When you copy the data that follows, reproduce every word exactly and leave out the images.

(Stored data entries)
┄┄┄┄┄┄
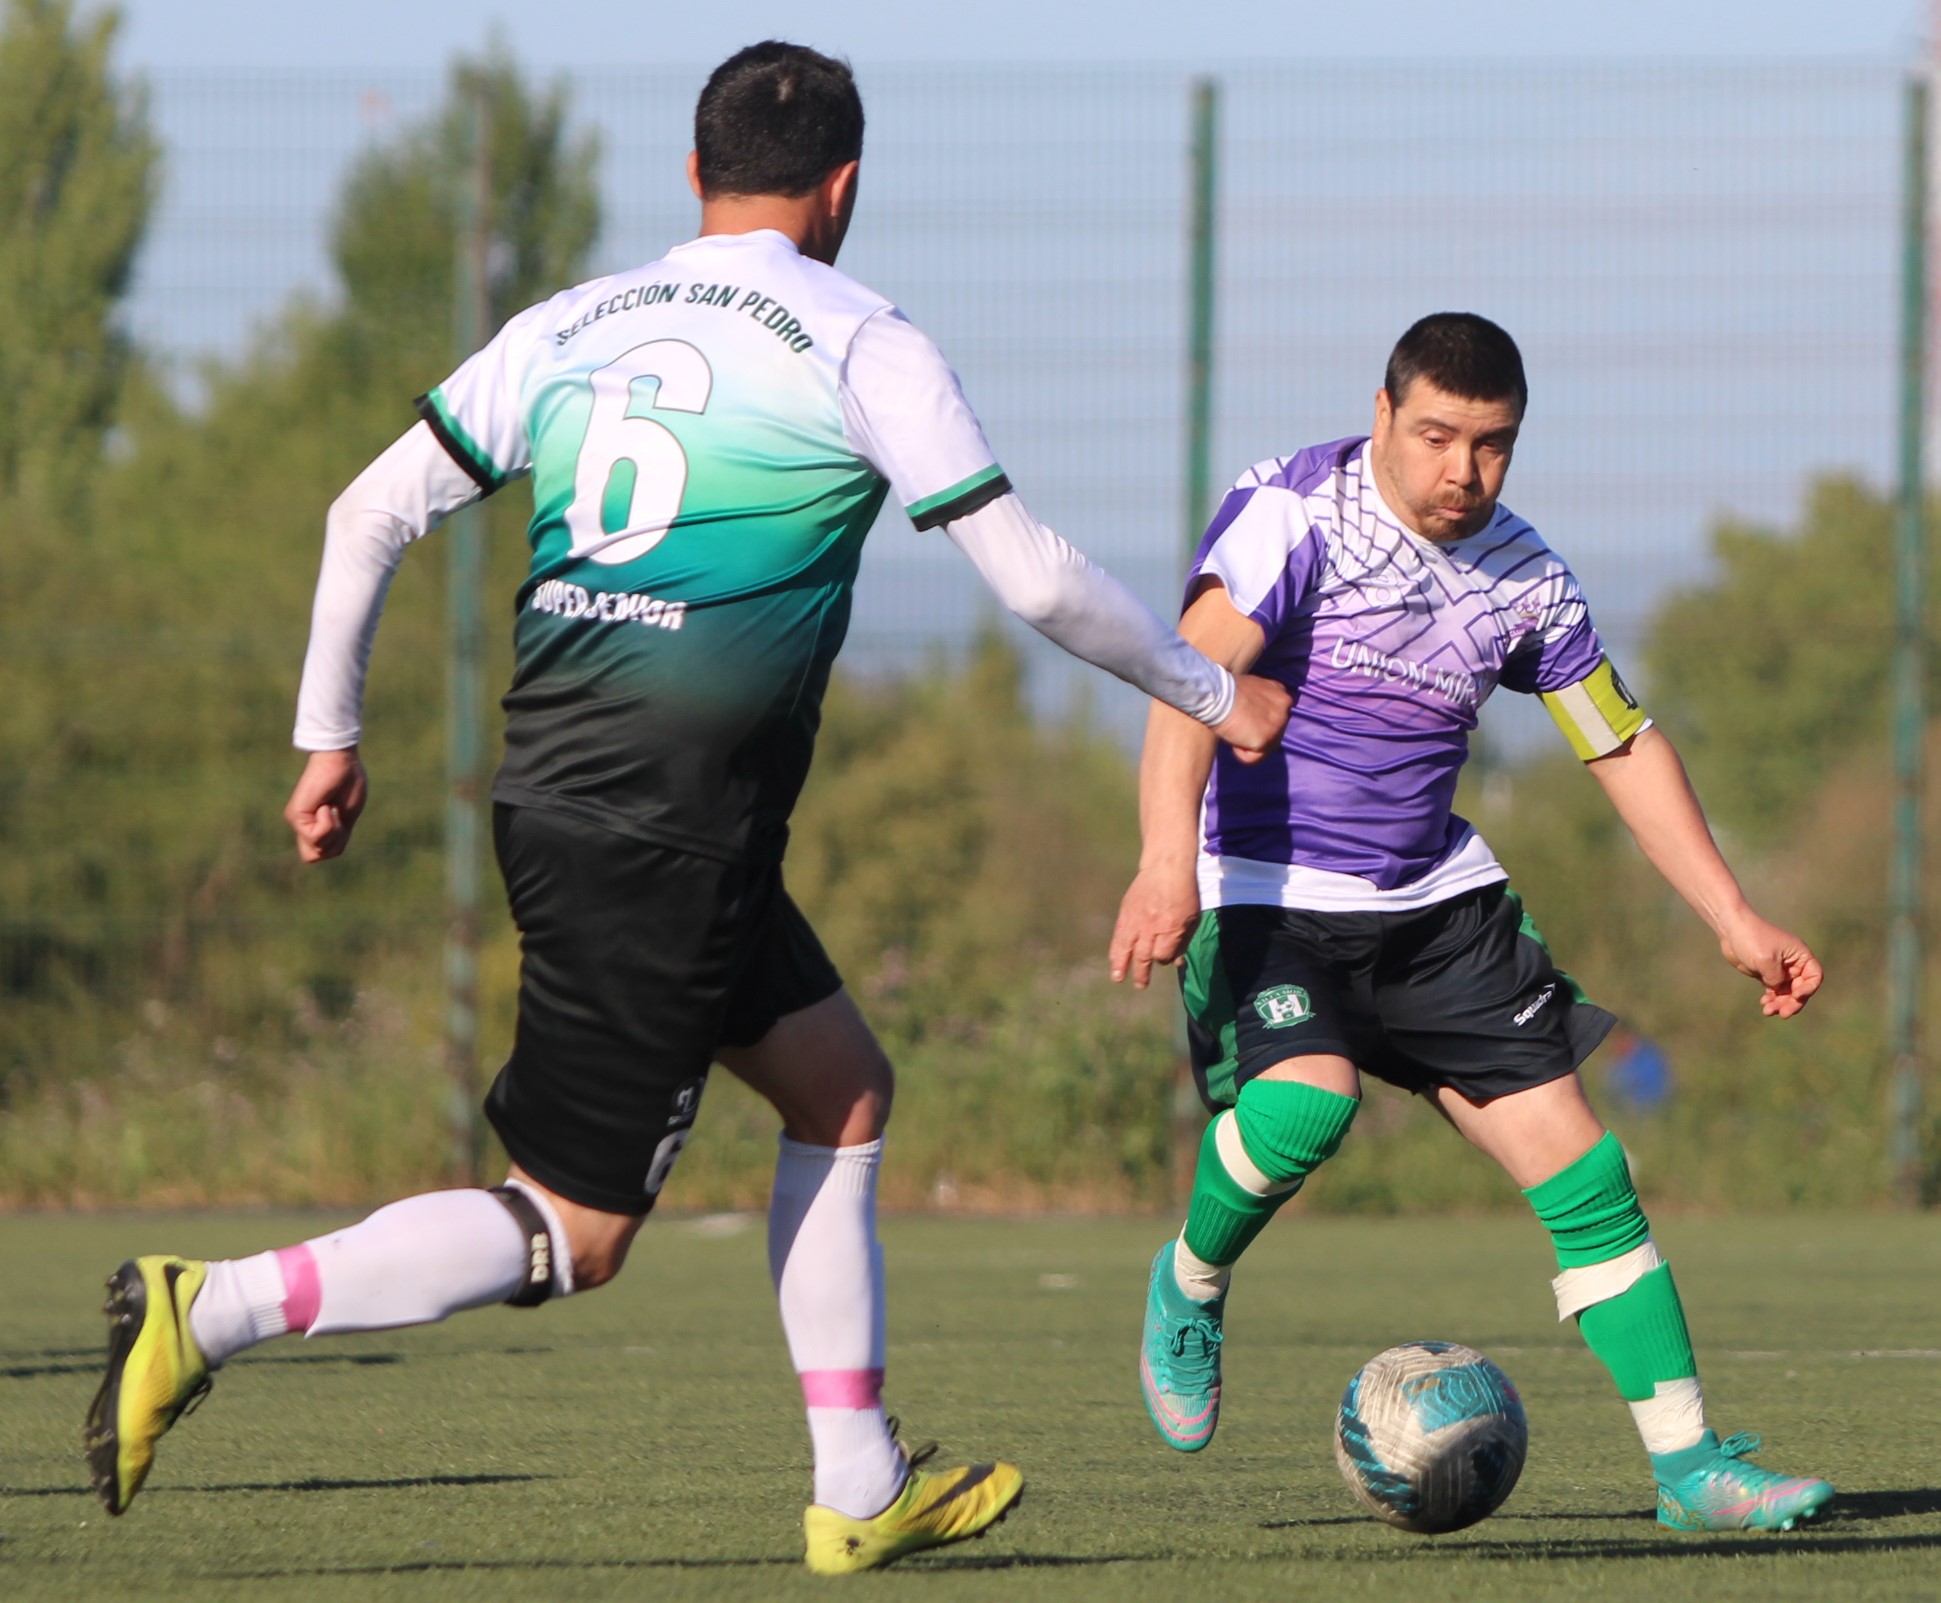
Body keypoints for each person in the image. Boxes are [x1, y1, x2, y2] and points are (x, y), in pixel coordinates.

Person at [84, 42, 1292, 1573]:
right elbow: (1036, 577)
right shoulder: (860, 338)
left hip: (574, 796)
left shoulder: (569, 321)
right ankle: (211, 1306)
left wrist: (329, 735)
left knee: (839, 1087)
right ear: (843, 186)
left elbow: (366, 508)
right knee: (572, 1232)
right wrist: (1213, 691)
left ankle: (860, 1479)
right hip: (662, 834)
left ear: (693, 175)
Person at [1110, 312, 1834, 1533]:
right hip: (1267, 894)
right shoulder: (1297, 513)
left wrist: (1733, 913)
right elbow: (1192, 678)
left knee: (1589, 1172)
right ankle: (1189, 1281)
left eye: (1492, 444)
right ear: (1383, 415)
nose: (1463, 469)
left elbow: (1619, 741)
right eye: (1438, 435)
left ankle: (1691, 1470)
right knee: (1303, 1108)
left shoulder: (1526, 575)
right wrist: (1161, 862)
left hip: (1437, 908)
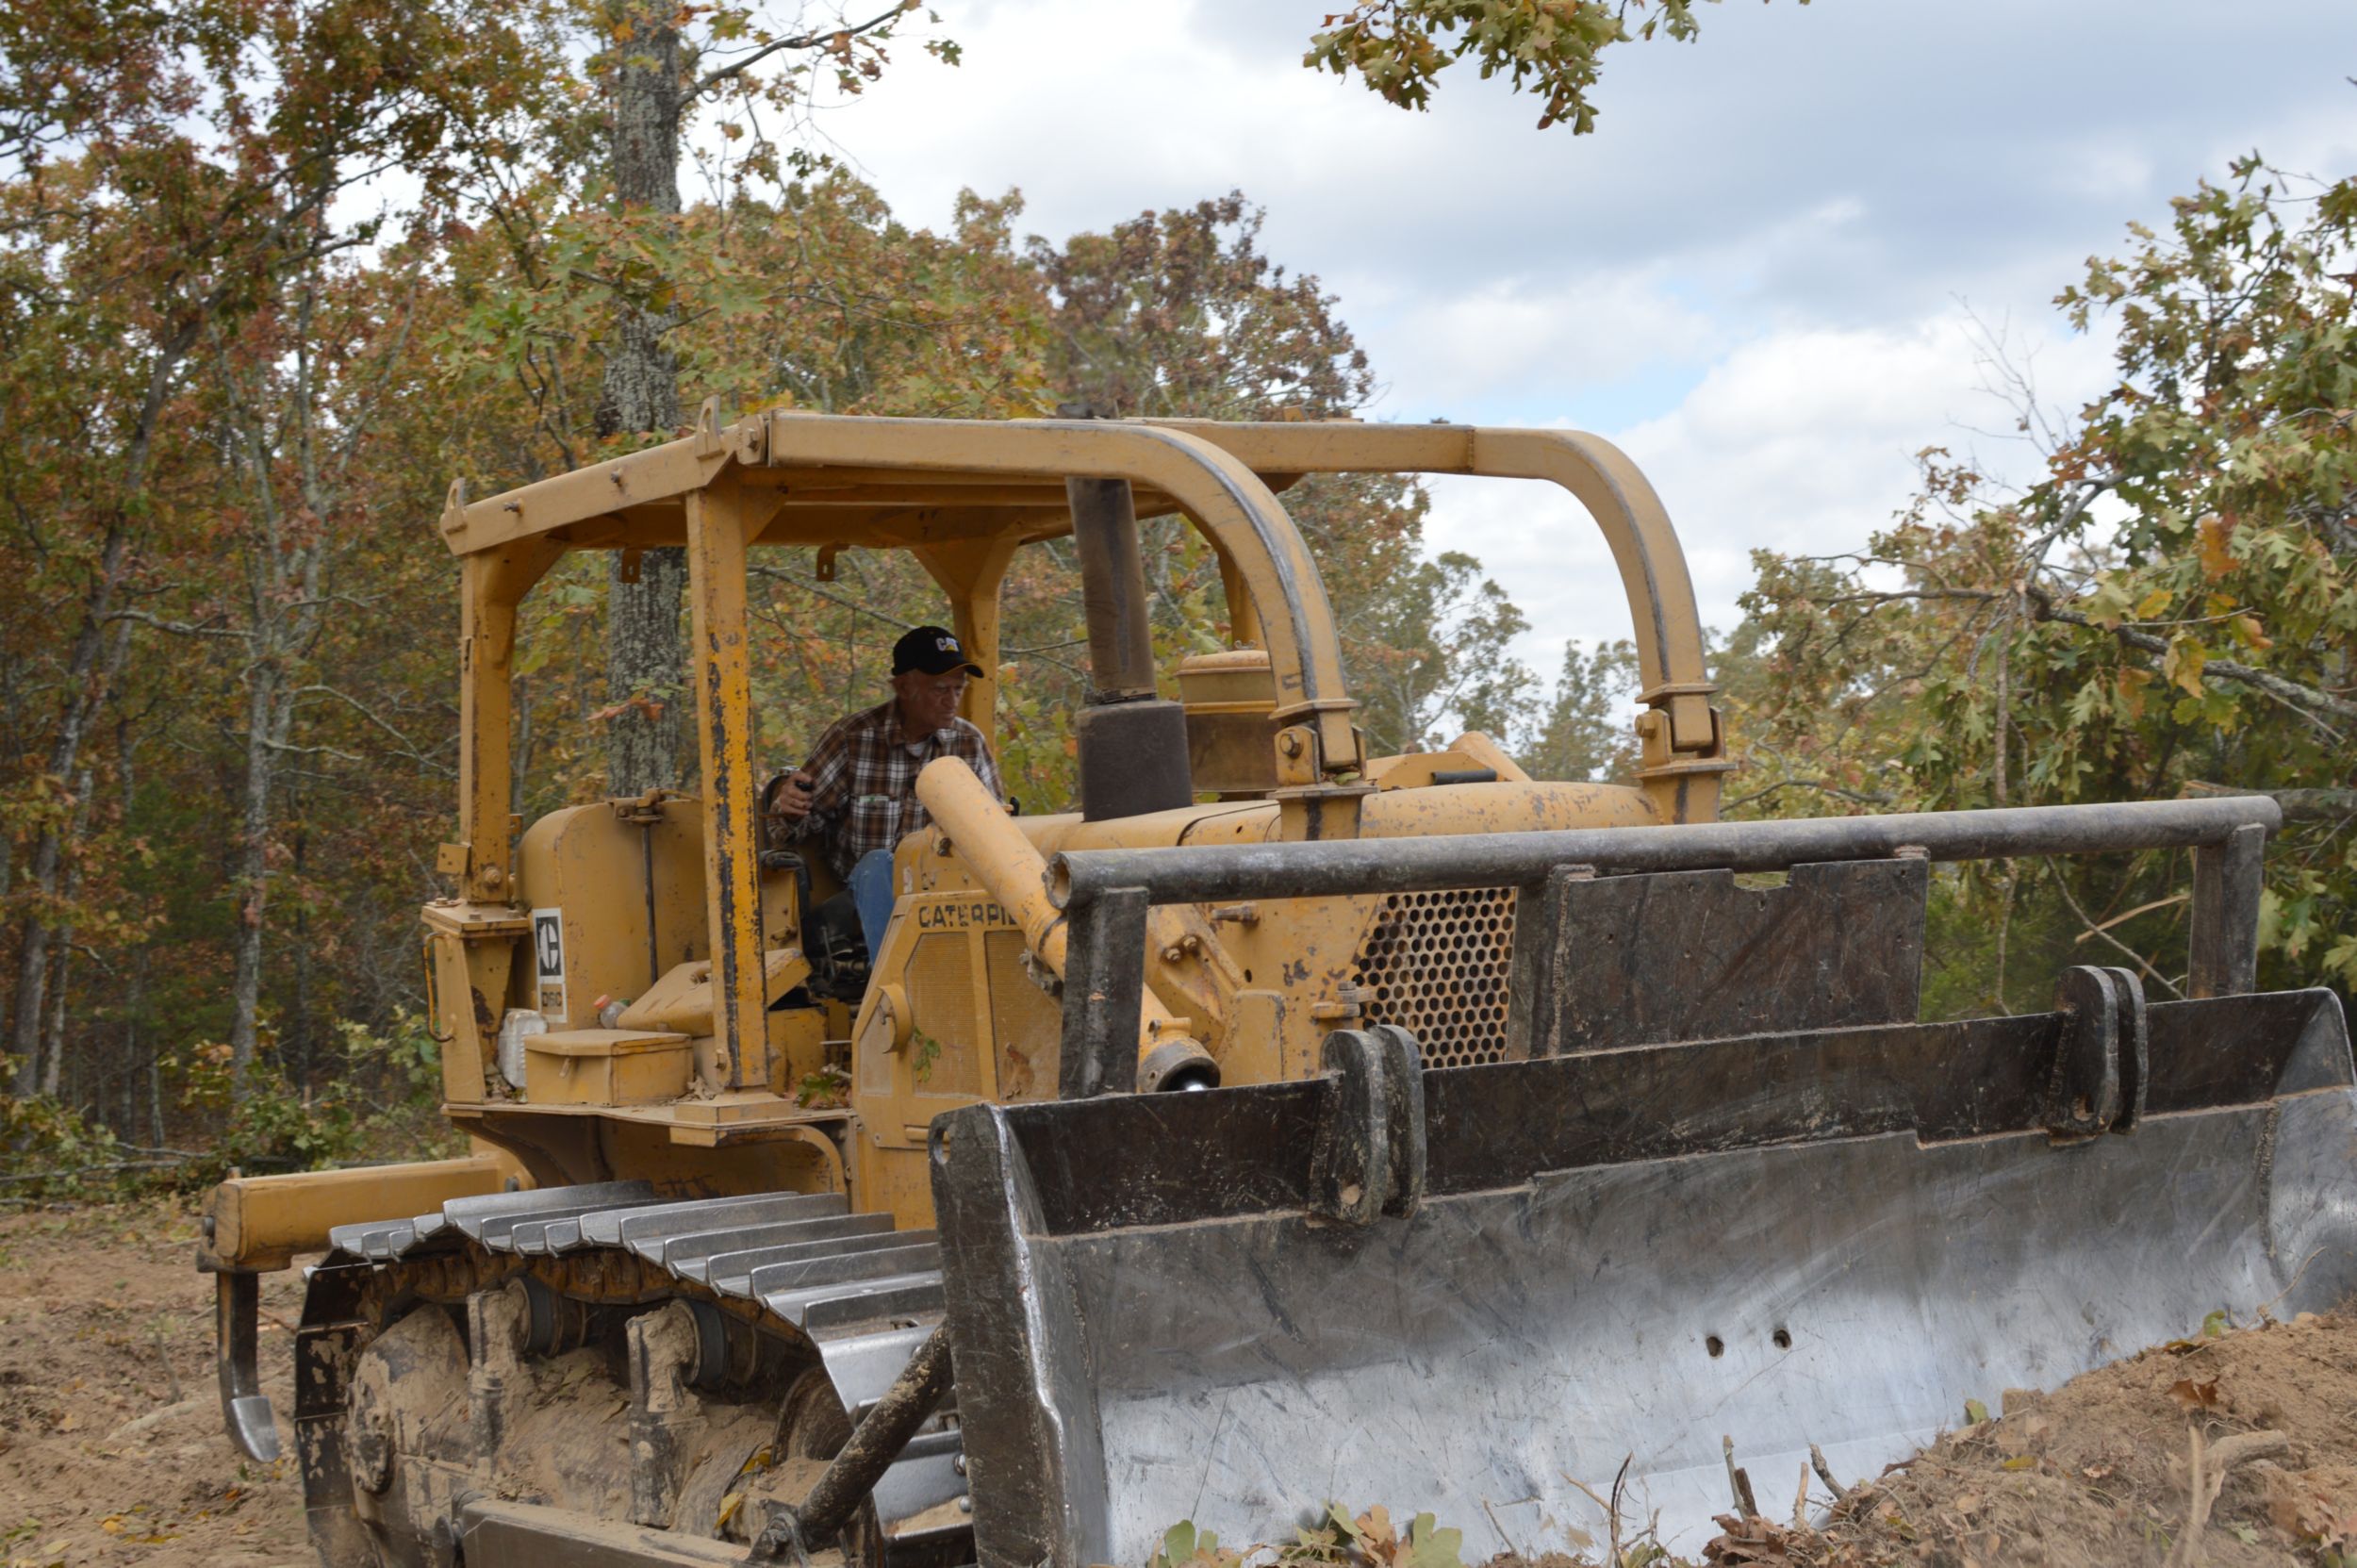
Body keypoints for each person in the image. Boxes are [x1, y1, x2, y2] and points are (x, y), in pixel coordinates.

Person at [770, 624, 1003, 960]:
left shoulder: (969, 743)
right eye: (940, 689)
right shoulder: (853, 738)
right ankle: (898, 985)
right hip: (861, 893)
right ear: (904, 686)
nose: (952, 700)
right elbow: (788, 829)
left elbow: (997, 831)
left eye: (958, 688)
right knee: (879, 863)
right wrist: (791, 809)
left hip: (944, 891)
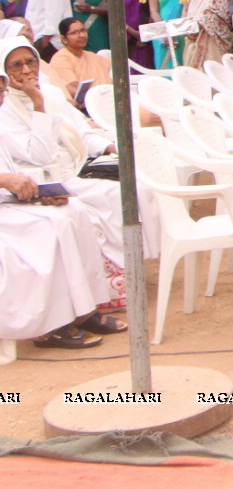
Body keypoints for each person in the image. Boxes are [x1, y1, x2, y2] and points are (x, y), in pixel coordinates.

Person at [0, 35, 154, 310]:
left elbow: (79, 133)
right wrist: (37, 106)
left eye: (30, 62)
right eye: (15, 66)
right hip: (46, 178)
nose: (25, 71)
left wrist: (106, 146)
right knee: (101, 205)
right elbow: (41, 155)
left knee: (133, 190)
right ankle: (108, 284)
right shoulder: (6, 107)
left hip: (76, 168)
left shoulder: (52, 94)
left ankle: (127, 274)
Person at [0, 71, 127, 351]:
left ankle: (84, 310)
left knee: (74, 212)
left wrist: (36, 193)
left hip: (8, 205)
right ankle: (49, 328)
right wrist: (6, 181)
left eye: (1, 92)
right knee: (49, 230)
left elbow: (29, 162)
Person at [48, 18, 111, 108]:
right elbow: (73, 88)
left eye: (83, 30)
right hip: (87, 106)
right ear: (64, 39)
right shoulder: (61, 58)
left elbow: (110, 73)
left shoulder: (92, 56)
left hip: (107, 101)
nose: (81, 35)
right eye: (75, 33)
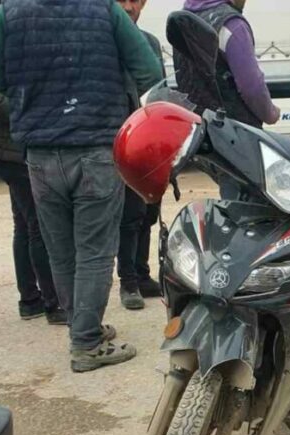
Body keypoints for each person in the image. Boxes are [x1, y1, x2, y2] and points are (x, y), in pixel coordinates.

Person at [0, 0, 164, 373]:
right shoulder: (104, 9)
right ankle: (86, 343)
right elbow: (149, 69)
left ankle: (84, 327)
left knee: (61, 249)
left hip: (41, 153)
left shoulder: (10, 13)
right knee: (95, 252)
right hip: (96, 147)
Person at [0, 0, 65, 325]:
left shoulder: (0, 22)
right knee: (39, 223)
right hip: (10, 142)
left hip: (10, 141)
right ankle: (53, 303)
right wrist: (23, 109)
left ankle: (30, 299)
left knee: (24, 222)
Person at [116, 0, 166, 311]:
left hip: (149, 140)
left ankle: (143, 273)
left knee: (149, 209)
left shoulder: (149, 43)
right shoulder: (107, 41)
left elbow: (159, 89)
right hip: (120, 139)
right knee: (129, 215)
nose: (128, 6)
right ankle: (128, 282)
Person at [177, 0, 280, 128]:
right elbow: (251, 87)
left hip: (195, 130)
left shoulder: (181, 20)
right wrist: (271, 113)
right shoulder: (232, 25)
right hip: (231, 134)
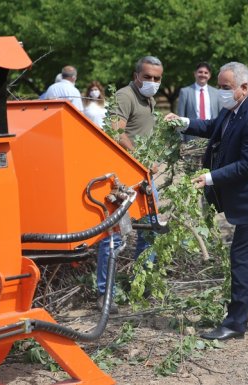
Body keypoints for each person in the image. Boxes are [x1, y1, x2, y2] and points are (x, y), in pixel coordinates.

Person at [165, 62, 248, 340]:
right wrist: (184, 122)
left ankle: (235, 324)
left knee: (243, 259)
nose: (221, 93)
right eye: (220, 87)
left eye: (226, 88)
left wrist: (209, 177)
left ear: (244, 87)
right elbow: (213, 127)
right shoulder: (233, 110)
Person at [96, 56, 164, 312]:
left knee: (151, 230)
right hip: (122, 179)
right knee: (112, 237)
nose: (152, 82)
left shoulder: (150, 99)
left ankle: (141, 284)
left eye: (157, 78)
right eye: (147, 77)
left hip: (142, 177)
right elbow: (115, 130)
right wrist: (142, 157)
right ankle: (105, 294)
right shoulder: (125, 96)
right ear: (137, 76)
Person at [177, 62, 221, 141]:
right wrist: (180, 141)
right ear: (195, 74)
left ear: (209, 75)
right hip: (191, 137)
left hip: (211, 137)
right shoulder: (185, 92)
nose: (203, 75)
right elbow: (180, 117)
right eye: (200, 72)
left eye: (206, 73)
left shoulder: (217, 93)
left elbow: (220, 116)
┄┄┄┄┄┄
Response:
Body keypoints for each person in the image. Boxes are [x1, y1, x2, y2] and points are (x, y), in pixel coordinates.

Person at [84, 42, 1292, 1573]:
right elbow: (1036, 577)
right shoulder: (860, 338)
left hip: (574, 796)
left shoulder: (569, 321)
right ankle: (211, 1306)
left wrist: (329, 735)
left knee: (839, 1087)
right ear: (843, 186)
left elbow: (366, 508)
right knee: (572, 1232)
right wrist: (1213, 691)
left ankle: (860, 1479)
right hip: (662, 834)
left ear: (693, 175)
Person at [1110, 312, 1834, 1533]:
right hip: (1267, 894)
right shoulder: (1297, 513)
left wrist: (1733, 913)
right elbow: (1192, 678)
left knee: (1589, 1172)
right ankle: (1189, 1281)
left eye: (1492, 444)
right ear: (1383, 415)
nose: (1463, 469)
left elbow: (1619, 741)
right eye: (1438, 435)
left ankle: (1691, 1470)
right knee: (1303, 1108)
left shoulder: (1526, 575)
right wrist: (1161, 862)
left hip: (1437, 908)
Body keypoints for each person in the image. Boxes are [x1, y1, x2, y2] and points are (x, y), in pixel coordinates.

Person at [770, 624, 1003, 960]:
left shoulder: (969, 743)
right eye: (940, 689)
right shoulder: (853, 738)
right ankle: (898, 985)
right hip: (861, 893)
right ear: (904, 686)
nose: (952, 700)
right elbow: (788, 829)
left elbow: (997, 831)
left eye: (958, 688)
right knee: (879, 863)
right wrist: (791, 809)
left hip: (944, 891)
Body keypoints for each person in the image. Boxes are [x1, y1, x2, y2] and points are (x, y), in pixel coordinates.

Person at [0, 35, 154, 310]:
left elbow: (79, 133)
right wrist: (37, 106)
left eye: (30, 62)
right eye: (15, 66)
right hip: (46, 178)
nose: (25, 71)
left wrist: (106, 146)
right knee: (101, 205)
right elbow: (41, 155)
left knee: (133, 190)
right ankle: (108, 284)
right shoulder: (6, 107)
left hip: (76, 168)
left shoulder: (52, 94)
left ankle: (127, 274)
Person at [0, 71, 127, 351]:
left ankle: (84, 310)
left knee: (74, 212)
left wrist: (36, 193)
left hip: (8, 205)
right ankle: (49, 328)
right wrist: (6, 181)
left eye: (1, 92)
right knee: (49, 230)
left elbow: (29, 162)
Person at [48, 18, 111, 108]:
right elbow: (73, 88)
left eye: (83, 30)
right hip: (87, 106)
right ear: (64, 39)
right shoulder: (61, 58)
left elbow: (110, 73)
left shoulder: (92, 56)
left hip: (107, 101)
nose: (81, 35)
right eye: (75, 33)
Body keypoints for each person in the image. Boxes are [x1, y1, x2, y2] and points are (x, y), in pixel coordinates.

Person at [0, 0, 164, 373]:
right shoulder: (104, 9)
right ankle: (86, 343)
right elbow: (149, 69)
left ankle: (84, 327)
left knee: (61, 249)
left hip: (41, 153)
left shoulder: (10, 13)
right knee: (95, 252)
right hip: (96, 147)
Person at [0, 0, 65, 325]:
left shoulder: (0, 22)
right knee: (39, 223)
right hip: (10, 142)
left hip: (10, 141)
right ankle: (53, 303)
right wrist: (23, 109)
left ankle: (30, 299)
left knee: (24, 222)
Person at [116, 0, 166, 311]:
left hip: (149, 140)
left ankle: (143, 273)
left knee: (149, 209)
left shoulder: (149, 43)
right shoulder: (107, 41)
left elbow: (159, 89)
right hip: (120, 139)
right knee: (129, 215)
nose: (128, 6)
right ankle: (128, 282)
Person at [177, 0, 280, 128]:
right elbow: (251, 87)
left hip: (195, 130)
left shoulder: (181, 20)
right wrist: (271, 113)
right shoulder: (232, 25)
right hip: (231, 134)
Body keypoints for each person in the image. Boxes are [x1, y1, x2, y2] and points are (x, y), in pixel coordinates.

Person at [165, 62, 248, 340]:
right wrist: (184, 122)
left ankle: (235, 324)
left knee: (243, 259)
nose: (221, 93)
right eye: (220, 87)
left eye: (226, 88)
left wrist: (209, 177)
left ear: (244, 87)
right elbow: (213, 127)
right shoulder: (233, 110)
Person at [96, 56, 164, 312]:
left knee: (151, 230)
right hip: (122, 179)
right knee: (112, 237)
nose: (152, 82)
left shoulder: (150, 99)
left ankle: (141, 284)
left eye: (157, 78)
right eye: (147, 77)
left hip: (142, 177)
right elbow: (115, 130)
right wrist: (142, 157)
right ankle: (105, 294)
right shoulder: (125, 96)
right ear: (137, 76)
Person at [177, 62, 221, 141]:
right wrist: (180, 141)
right ear: (195, 74)
left ear: (209, 75)
right hip: (191, 137)
left hip: (211, 137)
right shoulder: (185, 92)
nose: (203, 75)
right elbow: (180, 117)
right eye: (200, 72)
left eye: (206, 73)
left shoulder: (217, 93)
left elbow: (220, 116)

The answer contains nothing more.